BAGIAN TEKS

______________________________

Karam di Karang Ketiga

Kamis, 22 Januari 2015 - 10:22 WIB
Karam di Karang Ketiga
Karam di Karang Ketiga
A A A
JAKARTA - Keputusan Presiden Joko Widodo (Jokowi) terkait kapolri dinilai menyalahi undang-undang. Polisi bisa bak ayam kehilangan induk. Presiden Jokowi pergi begitu saja seusai menyampaikan pernyataan di Istana Merdeka, Jumat malam, pekan lalu.

Dia tidak menyalami dua petinggi Kepolisian Republik Indonesia yang berdiri tegap mengapitnya bersama Menteri Koordinator Politik Hukum dan Keamanan Tedjo Edhy Purdjianto dan Wakil Presiden Jusuf Kalla. Padahal, nasib kedua jenderal polisi itu Jenderal Pol Sutarman dan Komjen Pol Badrodin Haiti baru saja ditentukan oleh Sang Presiden.

Lewat dua buah keputusan presiden, Jokowi memberhentikan Sutarman sebagai kapolri dan menugaskan Badrodin, wakilkapolri( wakapolri), untukmelaksanakan tugas, wewenang, dan tanggung jawab kapolri. Sementara terhadap calon kapolri, Komjen Pol Budi Gunawan yang Kamis pekan lalu sudah mengantongi restu politik DPR, Jokowi menyatakan untuk menunda pelantikannya.

Musababnya tak lain adalah penetapan Budi sebagai tersangka oleh Komisi Pemberantasan Korupsi (KPK), hanya empat hari setelah Presiden resmi mencalonkannya sebagai calon kapolri. “Jadi menunda, bukan membatalkan. Itu yang harus digarisbawahi,” tandas Presiden. Jokowi tampak sukses mendayung di antara dua karang.

______________________________

TUJUAN LATIHAN
Perbarui berita tentang penundaan pelantikan kapolri, mulai dari "Lewat dua buah" dan berakhir pada "untuk menunda pelantikannya.", dengan mengganti "restu politik DPR" menjadi "persetujuan politik DPR".

______________________________

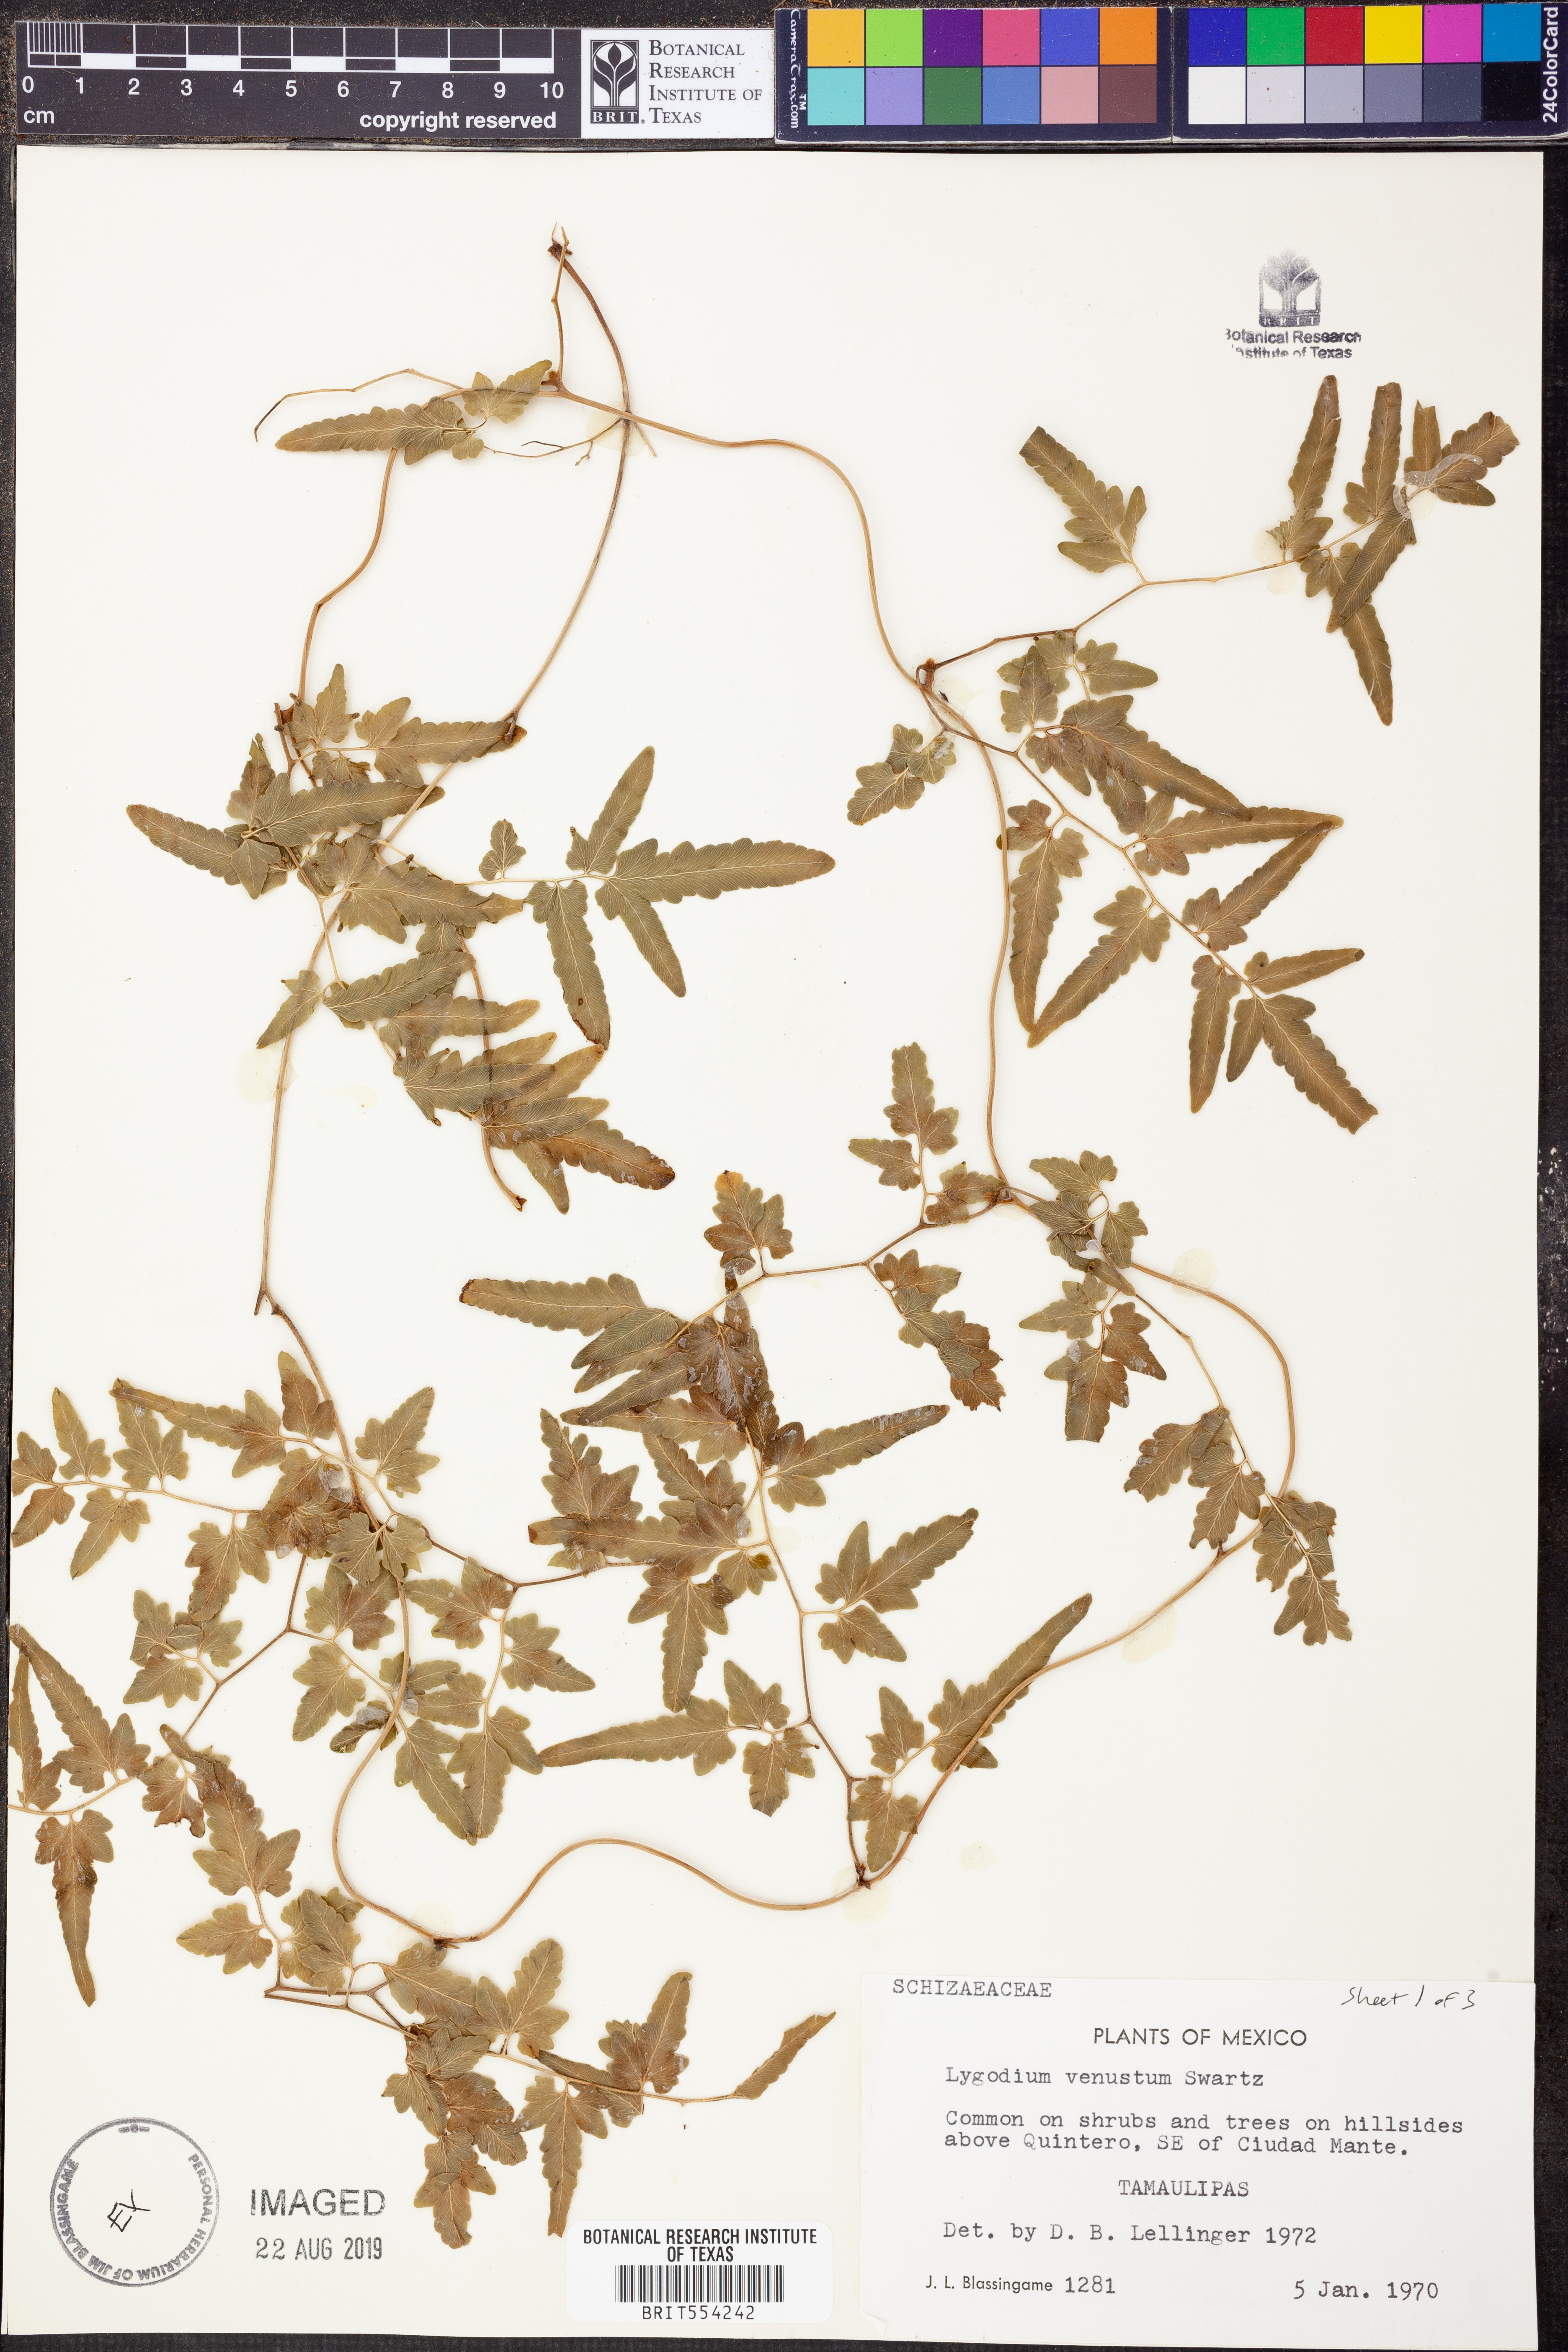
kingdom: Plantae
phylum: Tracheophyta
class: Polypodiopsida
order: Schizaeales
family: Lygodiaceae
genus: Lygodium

______________________________

JAWABAN TERTULIS
Lewat dua buah keputusan presiden, Jokowi memberhentikan Sutarman sebagai kapolri dan menugaskan Badrodin, wakilkapolri( wakapolri), untukmelaksanakan tugas, wewenang, dan tanggung jawab kapolri. Sementara terhadap calon kapolri, Komjen Pol Budi Gunawan yang Kamis pekan lalu sudah mengantongi persetujuan politik DPR, Jokowi menyatakan untuk menunda pelantikannya.